Doctoral Dissertation Research: Energy measures in the stop VOICING contrast
University Of Wisconsin-Madison, Madison WI
Investigators
Abstract
This dissertation research seeks to better understand how listening is informed by the act of moving our vocal apparatus as well as the acoustic and perceptual implications of crosslinguistic articulatory differences. A number of factors are known to contribute to our ability to make use of the acoustic signal such as articulatory strength, trading relations, and acoustic energy in contrasts. The fundamental theoretical question addressed here is whether articulation per se has direct implications for abstract gestures as distinctive features. The project builds on earlier work investigating the role of energy characteristics.

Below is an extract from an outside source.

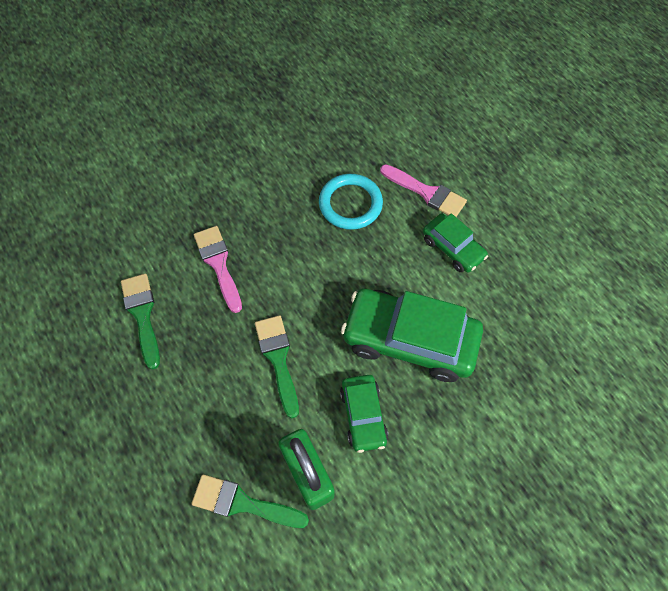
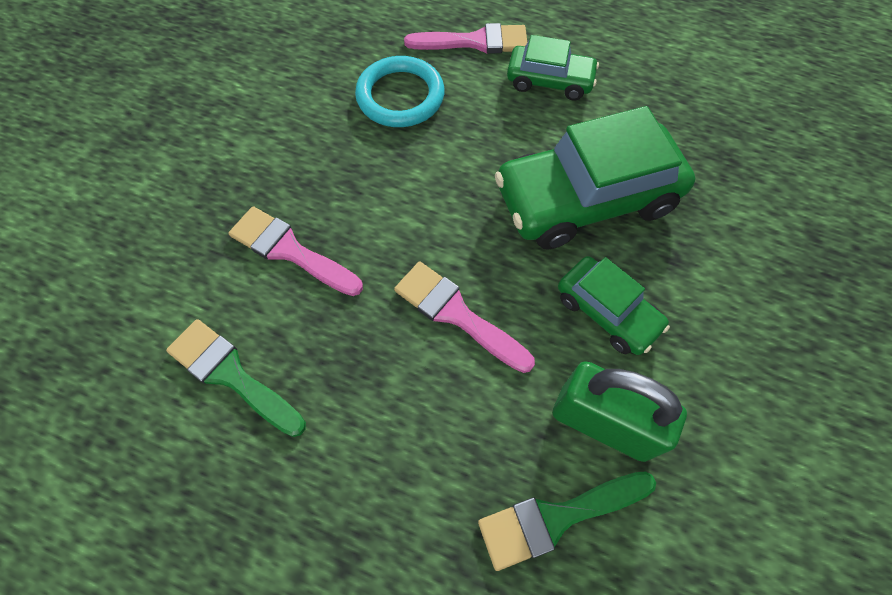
camera: 35 degrees left, 0 degrees up
(278, 359) = (456, 314): green brush -> pink brush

Acoustic data will be collected for a range of native speakers of such typologically distinct languages as English, Dutch, German and French. Tongue position and air pressure data for plosive sounds at the beginning and end of a syllable will be synchronized with the acoustic recordings. A comprehensive data set for these languages will be used to, first, establish percepts and the boundary conditions within which a perception study will be conducted, and, second, increase our understanding of the articulation-acoustic relation across the speech chain. The relative spectral energy levels in lower harmonics will be measured and evaluated, along with their changing characteristics as a speaker makes a vowel after or before one of these consonants. These spectral energy change characteristics have been found to be more correlated with voicing contrasts than the traditional measures of voice onset time, vowel length, frequency changes, etc. across contexts and across language types. Information gained from the acoustic and articulatory data collection will be used to generate tokens to be tested in a subsequent set of perception experiments. The work has implications for automatic speech recognition technology.